Jair Bolsonaro foi o último líder mundial a aparecer em fotos, com um sorriso orgulhoso nos lábios sempre abertos em demasia para ocasiões formais, ao lado de Vladimir Putin antes de o autocrata russo efetivar a invasão militar a um país soberano e iniciar uma guerra cuja extensão ainda está por ser determinada.
Não satisfeito em ir a Moscou em condições sabidamente adversas e delicadas e em se regozijar com o acesso e a proximidade concedidos a ele por Putin, expressou uma difusa “solidariedade” ao russo quando ele já se encaminhava para colocar em prática seus antigos e meticulosos planos de guerra.
Para coroar a trapalhada, a visita foi precedida e sucedida por um show de babação de ovo sobre Putin da parte do próprio presidente, de seus ministros, de parlamentares e de outros menos credenciados.
E agora?
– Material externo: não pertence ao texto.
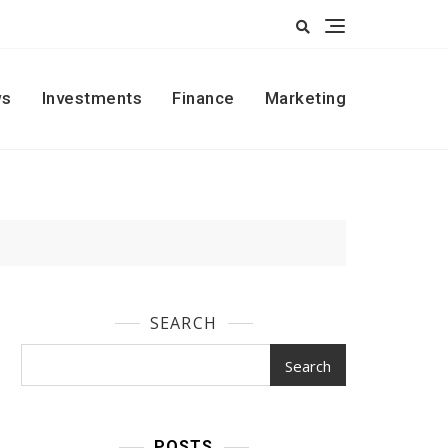
s
Investments
Finance
Marketing
SEARCH
Search
POSTS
Agora, todos os “conselheiros” que levaram Bolsonaro a pagar essa sucessão de micos demonstram perplexidade com a escalada do conflito e não conseguem dar uma resposta rápida e inequívoca que tire o Brasil da insustentável posição de não condenar a invasão de um país a outra nação soberana, princípio básico e elementar que deveria nortear a diplomacia em uma democracia.
Essa situação não é vexatória apenas para Bolsonaro e seus ideólogos, entre os quais o ministro sanfoneiro Gilson Machado, mas para o Brasil.
Não precisava ser assim, tivesse o governo alguma racionalidade em temas sérios, ouvindo as burocracias credenciadas a tratar de assuntos complexos com a seriedade que eles requerem. O Itamaraty foi reduzido, primeiro sob Ernesto Araújo, e mesmo agora, com Carlos França, a um puxadinho do que elucubram Eduardo Bolsonaro, Filipe G. Martins, o finado Olavo de Carvalho e outras pessoas alheias às tradições diplomáticas do país e aos múltiplos aspectos que precisam ser levados em conta diante de uma situação com potencial de levar a um conflito de proporções globais.
Sem peso, emite notas tíbias que tratam como “hostilidade” o que foi uma agressão da Rússia à ordem mundial estabelecida no Pós-Guerra e a suas instituições de governança.
França virou um carregador de papéis de Bolsonaro na live em que o presidente apenas desautorizou o vice, Hamilton Mourão, e enrolou, enrolou e não disse nada a respeito. Um vexame em cima de outro.
O ex-embaixador do Brasil em Washington Sérgio Amaral, que presenciou in loco, na visita da intrépida trupe à Casa Branca, precedida de um convescote com Olavo e companhia, o início dessa esculhambação da política externa brasileira chamou o que viu e o que foi praticado ao longo dos últimos três anos de “diplomacia das trevas”.
É aquela praticada no Bolsoverso, esse universo paralelo de trevas sobre o qual escrevi por ocasião da visita a Moscou, em que conceitos como direita e esquerda, democracia e autoritarismo são fluidos e sujeitos a revisionismos, fatos históricos são atropelados, e os interesses comerciais e a tradição diplomática do Brasil são subvertidos na bacia das almas da ideologia de redes sociais.
Enquanto se está na seara dos memes, o prejuízo é só ao bom senso. Quando a guerra eclode, porém, resta muito evidente a falta que faz ao Brasil ter um estadista que leve as instituições de Estado a sério, se cerque de pessoas responsáveis, comedidas e dotadas de senso de dever e noção de risco de certas bravatas.
Em nenhuma hipótese o Brasil seria um protagonista num conflito cujas causas e motivações remontam às circunstâncias do fim do Império Soviético.
Que tenha se tornado aquele personagem secundário que causa um ruído apenas para quebrar a tensão do roteiro, e que passa a ser malvisto pelos titulares da ação pela inconveniência extrema, era algo que poderíamos passar sem, diante de tantos problemas que já enfrentamos.